Supplied data section start
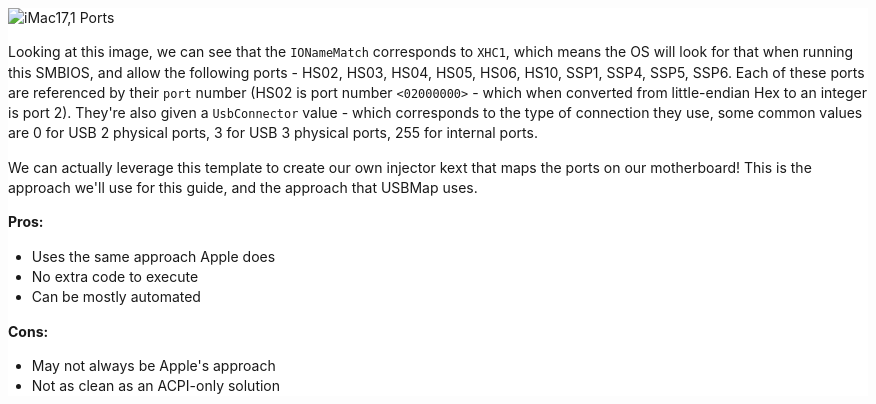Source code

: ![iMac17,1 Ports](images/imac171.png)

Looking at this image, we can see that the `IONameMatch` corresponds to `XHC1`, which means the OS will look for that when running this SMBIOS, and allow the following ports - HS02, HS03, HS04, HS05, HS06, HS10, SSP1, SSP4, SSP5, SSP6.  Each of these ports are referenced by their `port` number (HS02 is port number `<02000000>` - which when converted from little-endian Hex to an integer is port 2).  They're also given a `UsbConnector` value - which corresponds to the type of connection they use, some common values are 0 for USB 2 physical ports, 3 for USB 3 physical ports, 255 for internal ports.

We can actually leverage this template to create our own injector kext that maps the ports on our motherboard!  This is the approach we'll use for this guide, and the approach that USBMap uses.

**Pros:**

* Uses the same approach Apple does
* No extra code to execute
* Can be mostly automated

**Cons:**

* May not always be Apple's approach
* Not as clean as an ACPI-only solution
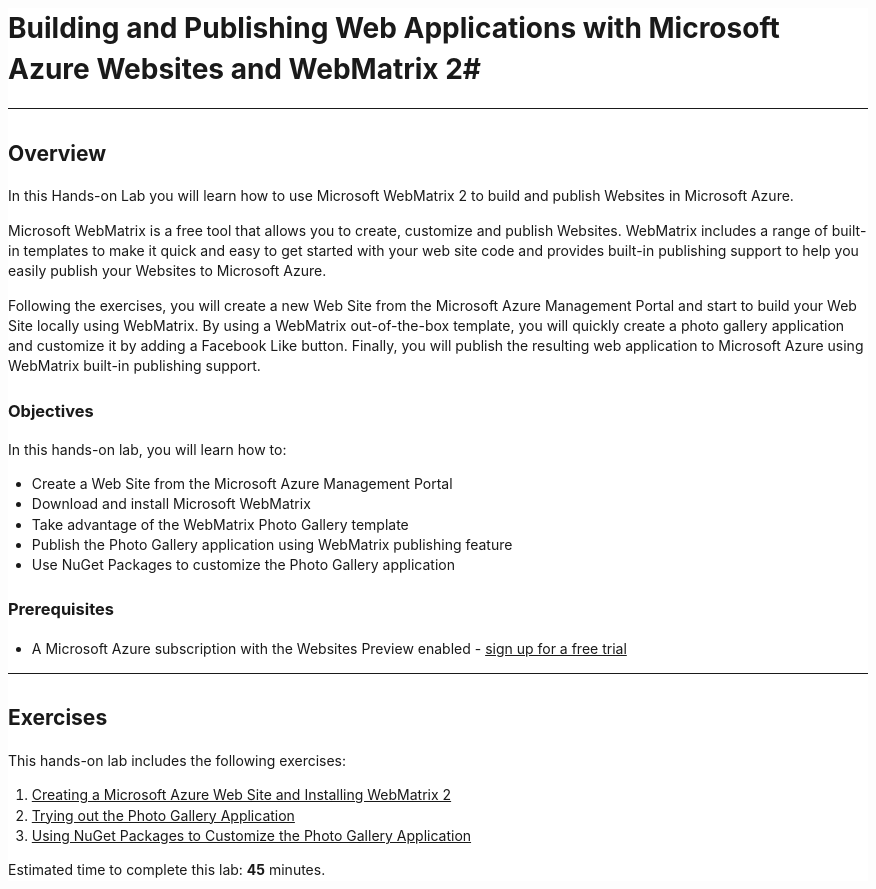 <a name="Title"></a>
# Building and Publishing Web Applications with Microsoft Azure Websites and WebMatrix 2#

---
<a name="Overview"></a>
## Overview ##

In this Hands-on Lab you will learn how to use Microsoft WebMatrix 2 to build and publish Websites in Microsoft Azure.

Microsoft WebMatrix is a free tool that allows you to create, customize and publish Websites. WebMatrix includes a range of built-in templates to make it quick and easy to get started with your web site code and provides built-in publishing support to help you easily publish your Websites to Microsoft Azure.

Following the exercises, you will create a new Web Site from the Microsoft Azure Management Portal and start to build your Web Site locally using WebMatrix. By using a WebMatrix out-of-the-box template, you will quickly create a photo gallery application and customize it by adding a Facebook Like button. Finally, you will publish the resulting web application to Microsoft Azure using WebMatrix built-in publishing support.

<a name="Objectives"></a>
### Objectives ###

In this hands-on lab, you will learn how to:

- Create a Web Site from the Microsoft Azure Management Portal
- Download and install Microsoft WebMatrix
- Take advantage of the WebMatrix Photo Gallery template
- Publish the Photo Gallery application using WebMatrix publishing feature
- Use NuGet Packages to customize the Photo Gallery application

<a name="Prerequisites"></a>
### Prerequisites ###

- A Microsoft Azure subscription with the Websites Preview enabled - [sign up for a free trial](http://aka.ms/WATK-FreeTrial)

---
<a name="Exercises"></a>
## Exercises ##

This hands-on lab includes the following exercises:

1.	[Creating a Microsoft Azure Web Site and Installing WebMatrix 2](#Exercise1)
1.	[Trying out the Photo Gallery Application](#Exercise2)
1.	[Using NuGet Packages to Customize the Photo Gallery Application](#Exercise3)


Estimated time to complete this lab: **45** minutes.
Supplied data section end
[Job item]
Take the lines above from the one containing "## Overview ##" down to the one containing "In this Hands-on Lab you", and transcribe them exactly, both ends included.

[Solution to this task]
## Overview ##

In this Hands-on Lab you will learn how to use Microsoft WebMatrix 2 to build and publish Websites in Microsoft Azure.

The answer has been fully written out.